* _REQUIRED ACTIONS_:
1. In the RWC settlement passage, swap "third quarter" for "fourth quarter" and write out everything from "As a result, the" down to "adjustment was recorded.".
2. According to the RWC settlement passage, what ownership interest does QAT Investments hold in RWC?

[SELECTED PASSAGE start]

On June 9, 2008, we and RWC entered
into the Settlement Agreement whereby RWC agreed to convert the 2nd note
principal amount of $3,000,000 and interest of $549,289 into our common stock.
RWC also agreed to fund the remaining balance under the $3,000,000 note. In
order to induce RWC to convert the promissory note, we agreed to reduce the
conversion price of the $3,000,000 note to the price at which we offer our
common stock in a subsequent financing with a minimum of $1,000,000 in gross
proceeds. The conversion price was adjusted to reflect the reverse stock split.
As a result, the total number of shares (pre Reverse Split 1:25) amounted to
84,506,891. The number of post Reverse Stock Split shares issued as a
result of the conversion was 3,380,276 (post reverse stock split price of
$1.05).
In connection with the conversion of
the second RWC Note we originally recorded $1,200,000 as deemed dividend as a
result of reduction in the conversion price from the original conversion price.
However, in the third quarter we determined that in accordance with EITF 96-19
“Debtors Accounting for a Modification or Exchange of Debt Instruments” the
$1,200,000 Beneficial Conversion feature should be expensed in the P&L, and
this adjustment was recorded.
76
RWC is
the beneficial holder of 28,188,087shares of our common stock. Quercus
Aimer Trust Investments SA (“QAT Investments”) holds a 51.3% ownership interest
in RWC. Additionally, Mr. van der Velden, the our President and Chief
Executive Officer, is the Chairman of QAT Investments, on the management board
of QAT Investments and holds a 30.79% ownership interest in QAT
Investments. Mr. Nije, our Chief Financial Officer, is a principal at
QAT Investments and holds a 0.32% ownership interest in QAT
Investments. Mr. van Sante, one of our directors, is the Chief
Executive Officer of QAT Investments, on the management committee of QAT
Investments and also holds a 33% ownership interest in Amelia & Associates
SA (“Amelia”) which holds an 18.4% ownership interest in QAT
Investments. Mr. Dejager, one of our directors, is on the management
board of QAT Investments and holds a 7.28% ownership interest in QAT
Investments. Interfield Consultancy SI Ltd. (“IFC”), a company
wholly-owned by Mr. van der Velden, holds a 34% interest in RWC, of which
approximately 17% is held in a fiduciary capacity for the benefit of Mr.

[SELECTED PASSAGE end]
[DATASET CONTENT start]

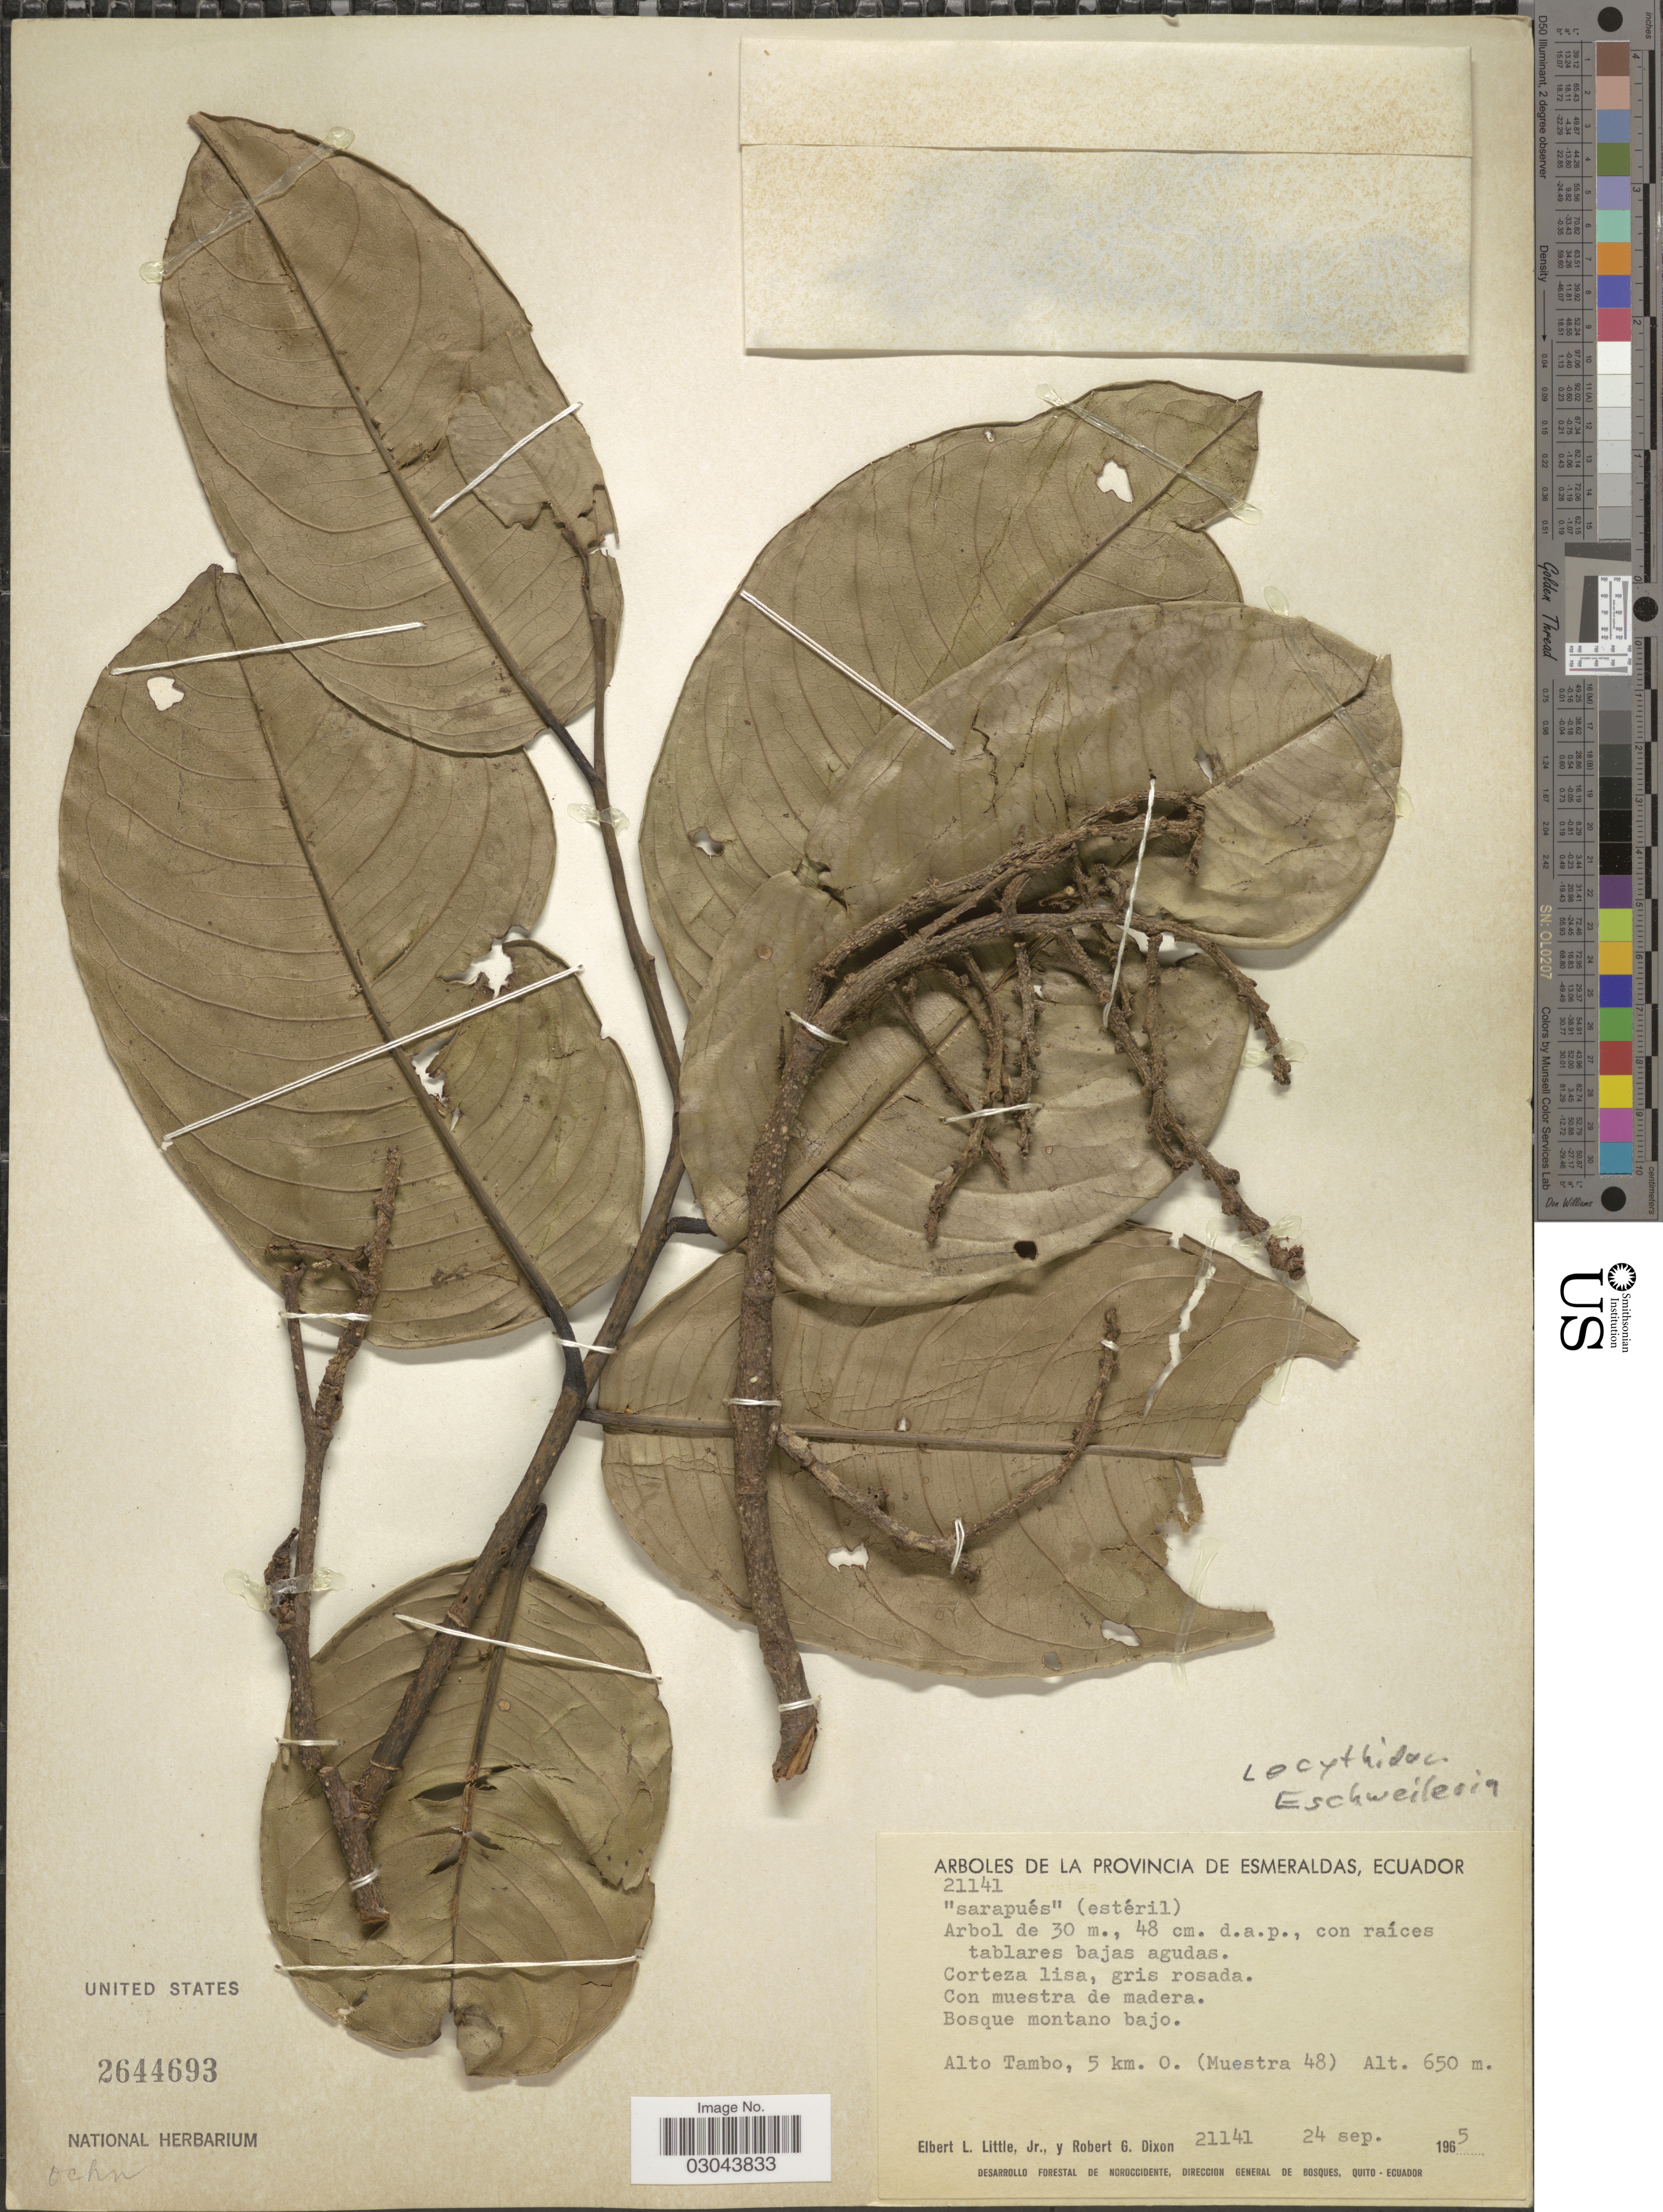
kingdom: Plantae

[DATASET CONTENT end]
[DATASET CONTENT start]

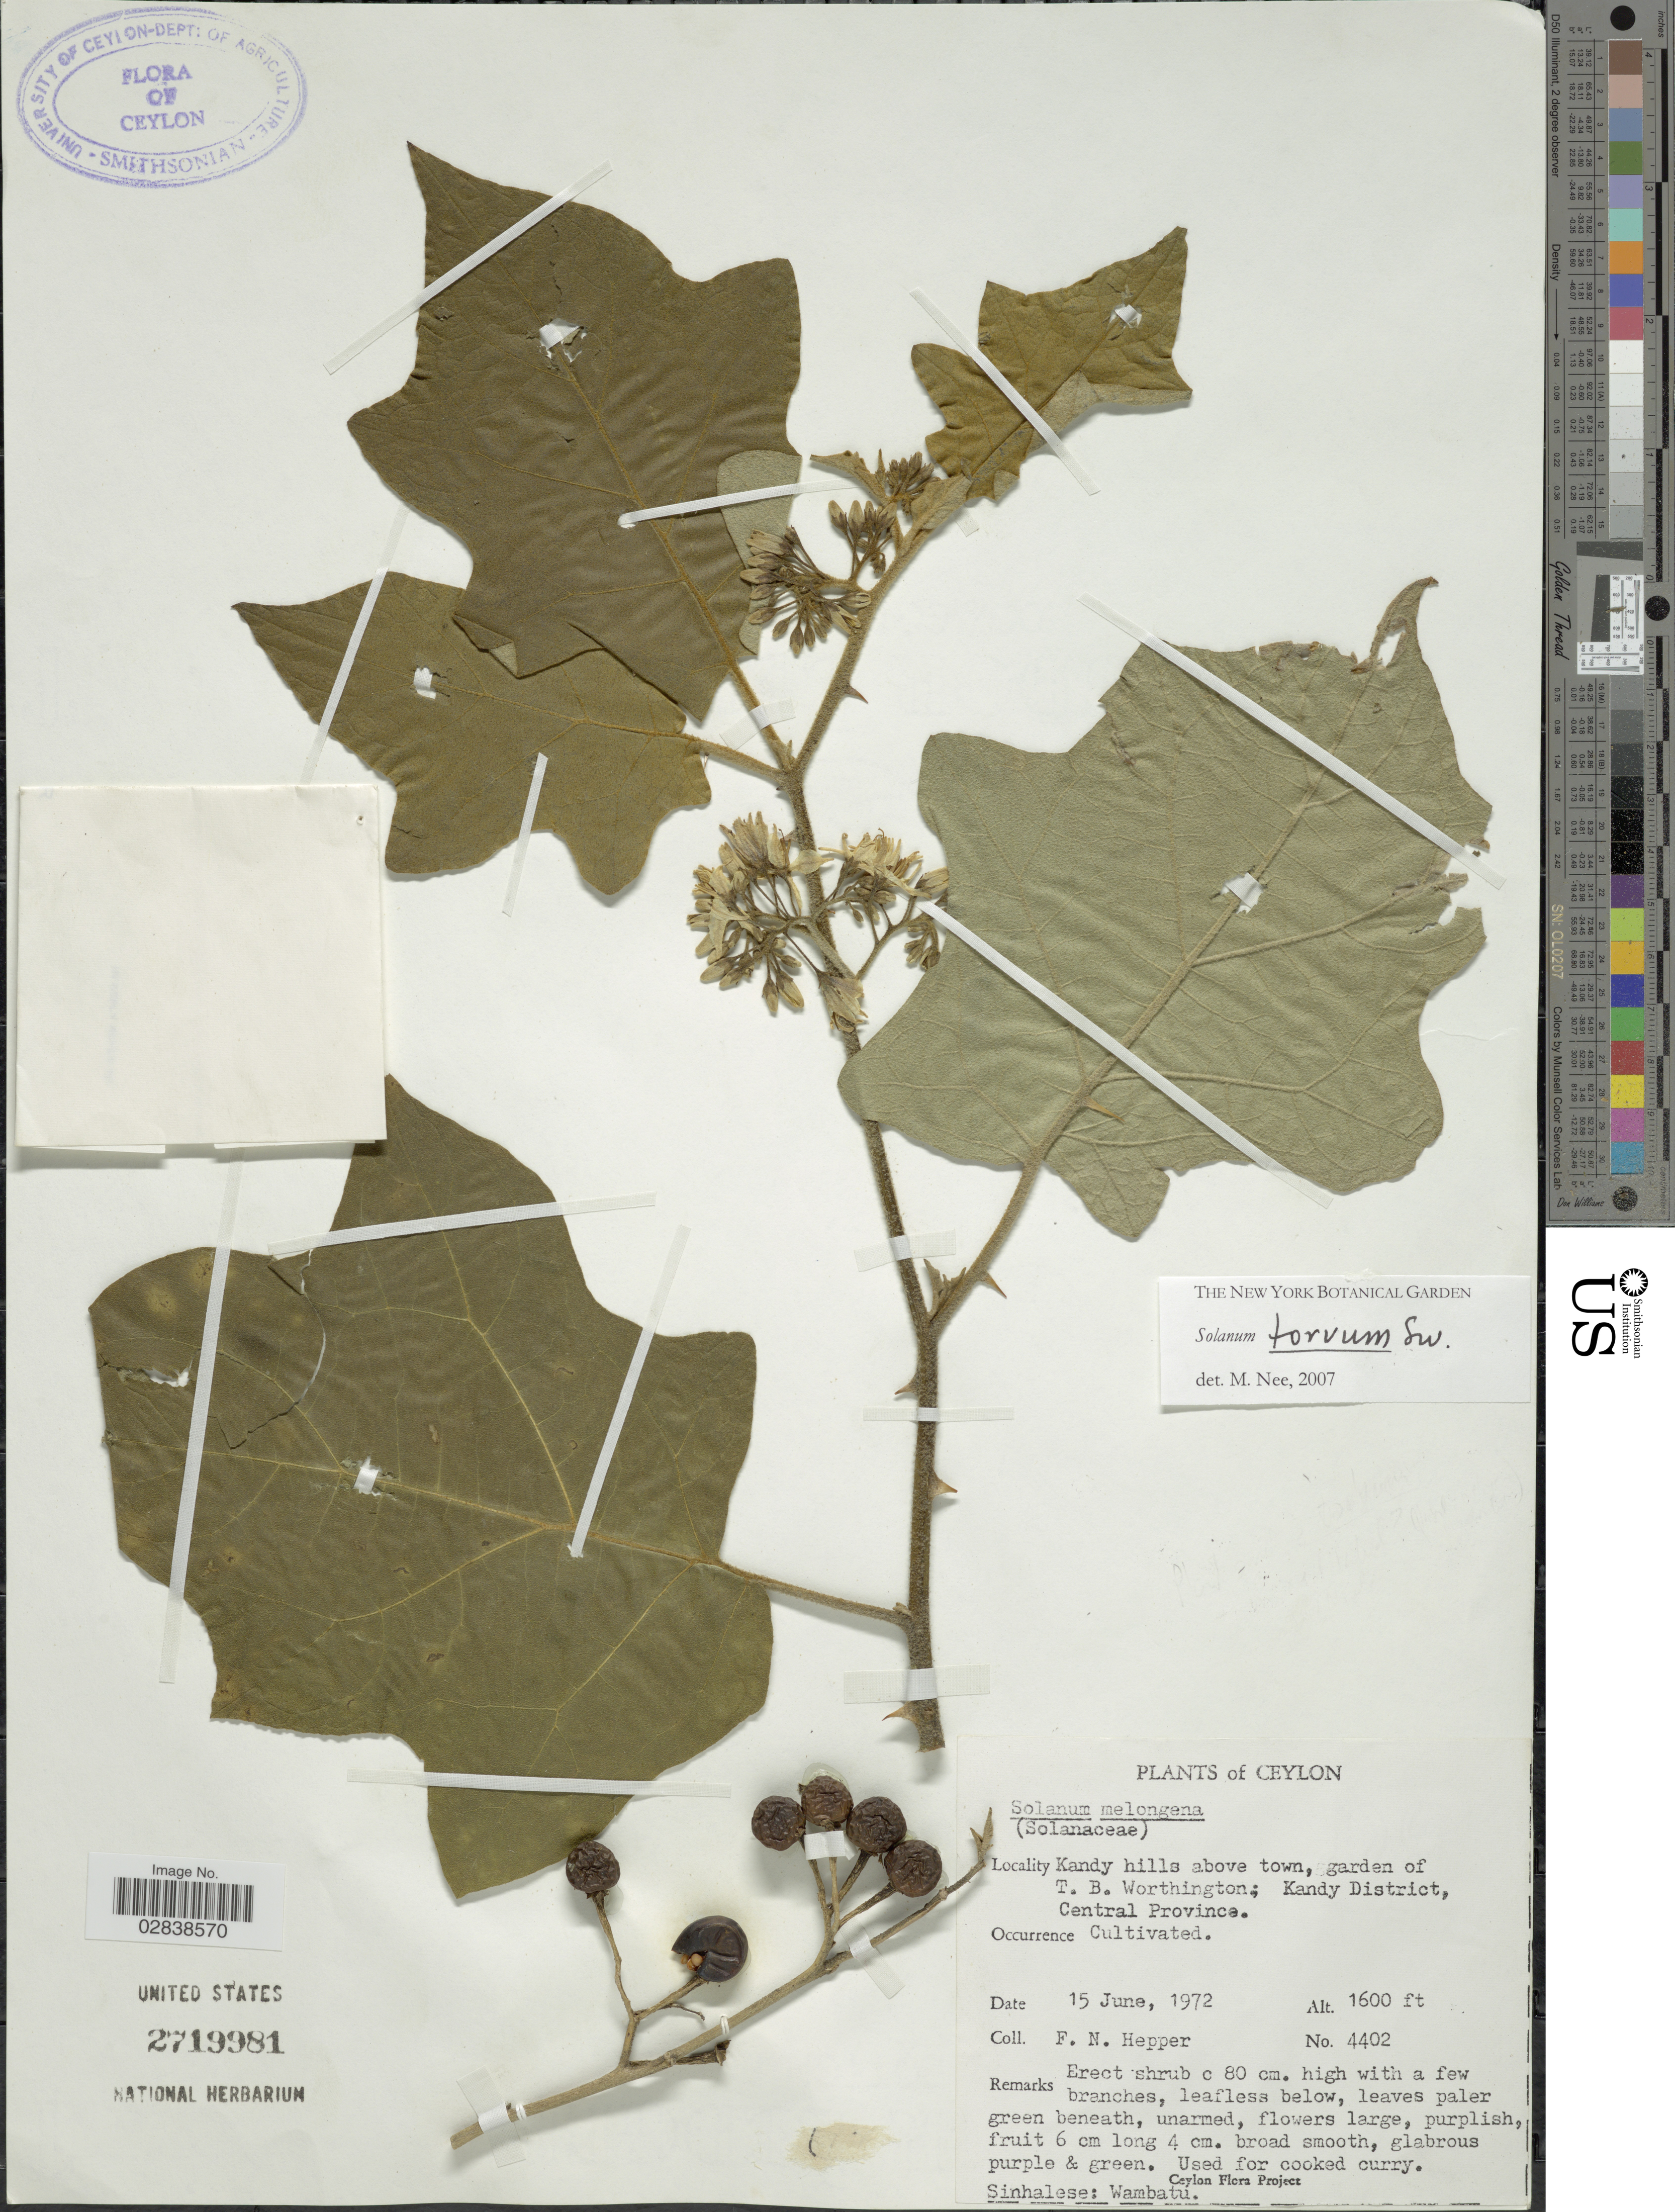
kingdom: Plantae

[DATASET CONTENT end]

* _SOLVED TASKS_:
1.
As a result, the total number of shares (pre Reverse Split 1:25) amounted to
84,506,891. The number of post Reverse Stock Split shares issued as a
result of the conversion was 3,380,276 (post reverse stock split price of
$1.05).
In connection with the conversion of
the second RWC Note we originally recorded $1,200,000 as deemed dividend as a
result of reduction in the conversion price from the original conversion price.
However, in the fourth quarter we determined that in accordance with EITF 96-19
“Debtors Accounting for a Modification or Exchange of Debt Instruments” the
$1,200,000 Beneficial Conversion feature should be expensed in the P&L, and
this adjustment was recorded.

2. QAT Investments holds a 51.3% ownership interest in RWC.